Task statement: Once you have read the entries below, write them all out again exactly.
──────── Exercise inputs
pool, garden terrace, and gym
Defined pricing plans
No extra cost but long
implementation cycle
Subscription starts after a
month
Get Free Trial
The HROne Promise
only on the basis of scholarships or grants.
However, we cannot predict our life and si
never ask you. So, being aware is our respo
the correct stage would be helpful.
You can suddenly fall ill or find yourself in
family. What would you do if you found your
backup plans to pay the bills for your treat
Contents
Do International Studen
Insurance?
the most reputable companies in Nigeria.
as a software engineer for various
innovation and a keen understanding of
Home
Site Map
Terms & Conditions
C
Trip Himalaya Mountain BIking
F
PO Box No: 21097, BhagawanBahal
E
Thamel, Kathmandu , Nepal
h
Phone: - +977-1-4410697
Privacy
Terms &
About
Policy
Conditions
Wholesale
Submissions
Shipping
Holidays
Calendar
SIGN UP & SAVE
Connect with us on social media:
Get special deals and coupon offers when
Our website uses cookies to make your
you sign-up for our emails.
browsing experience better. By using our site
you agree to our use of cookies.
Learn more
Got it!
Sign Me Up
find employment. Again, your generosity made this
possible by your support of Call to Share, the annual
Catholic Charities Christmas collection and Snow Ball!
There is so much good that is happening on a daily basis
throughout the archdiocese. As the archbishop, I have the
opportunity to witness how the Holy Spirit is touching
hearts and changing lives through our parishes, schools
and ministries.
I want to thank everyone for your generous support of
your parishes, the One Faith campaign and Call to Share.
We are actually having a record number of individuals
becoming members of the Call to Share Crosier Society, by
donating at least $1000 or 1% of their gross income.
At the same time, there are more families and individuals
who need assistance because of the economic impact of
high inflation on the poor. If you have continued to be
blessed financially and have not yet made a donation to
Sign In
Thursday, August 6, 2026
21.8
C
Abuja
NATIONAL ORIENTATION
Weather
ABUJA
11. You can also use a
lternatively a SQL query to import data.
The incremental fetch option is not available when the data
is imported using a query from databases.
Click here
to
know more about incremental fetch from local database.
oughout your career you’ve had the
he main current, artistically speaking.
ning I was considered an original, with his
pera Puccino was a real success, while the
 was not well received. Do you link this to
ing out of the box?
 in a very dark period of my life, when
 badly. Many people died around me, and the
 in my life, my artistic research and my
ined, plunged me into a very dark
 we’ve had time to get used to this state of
────────────────
Solution to this exercise:
pool, garden terrace, and gym
Defined pricing plans
No extra cost but long
implementation cycle
Subscription starts after a
month
Get Free Trial
The HROne Promise
only on the basis of scholarships or grants.
However, we cannot predict our life and si
never ask you. So, being aware is our respo
the correct stage would be helpful.
You can suddenly fall ill or find yourself in
family. What would you do if you found your
backup plans to pay the bills for your treat
Contents
Do International Studen
Insurance?
the most reputable companies in Nigeria.
as a software engineer for various
innovation and a keen understanding of
Home
Site Map
Terms & Conditions
C
Trip Himalaya Mountain BIking
F
PO Box No: 21097, BhagawanBahal
E
Thamel, Kathmandu , Nepal
h
Phone: - +977-1-4410697
Privacy
Terms &
About
Policy
Conditions
Wholesale
Submissions
Shipping
Holidays
Calendar
SIGN UP & SAVE
Connect with us on social media:
Get special deals and coupon offers when
Our website uses cookies to make your
you sign-up for our emails.
browsing experience better. By using our site
you agree to our use of cookies.
Learn more
Got it!
Sign Me Up
find employment. Again, your generosity made this
possible by your support of Call to Share, the annual
Catholic Charities Christmas collection and Snow Ball!
There is so much good that is happening on a daily basis
throughout the archdiocese. As the archbishop, I have the
opportunity to witness how the Holy Spirit is touching
hearts and changing lives through our parishes, schools
and ministries.
I want to thank everyone for your generous support of
your parishes, the One Faith campaign and Call to Share.
We are actually having a record number of individuals
becoming members of the Call to Share Crosier Society, by
donating at least $1000 or 1% of their gross income.
At the same time, there are more families and individuals
who need assistance because of the economic impact of
high inflation on the poor. If you have continued to be
blessed financially and have not yet made a donation to
Sign In
Thursday, August 6, 2026
21.8
C
Abuja
NATIONAL ORIENTATION
Weather
ABUJA
11. You can also use a
lternatively a SQL query to import data.
The incremental fetch option is not available when the data
is imported using a query from databases.
Click here
to
know more about incremental fetch from local database.
oughout your career you’ve had the
he main current, artistically speaking.
ning I was considered an original, with his
pera Puccino was a real success, while the
 was not well received. Do you link this to
ing out of the box?
 in a very dark period of my life, when
 badly. Many people died around me, and the
 in my life, my artistic research and my
ined, plunged me into a very dark
 we’ve had time to get used to this state of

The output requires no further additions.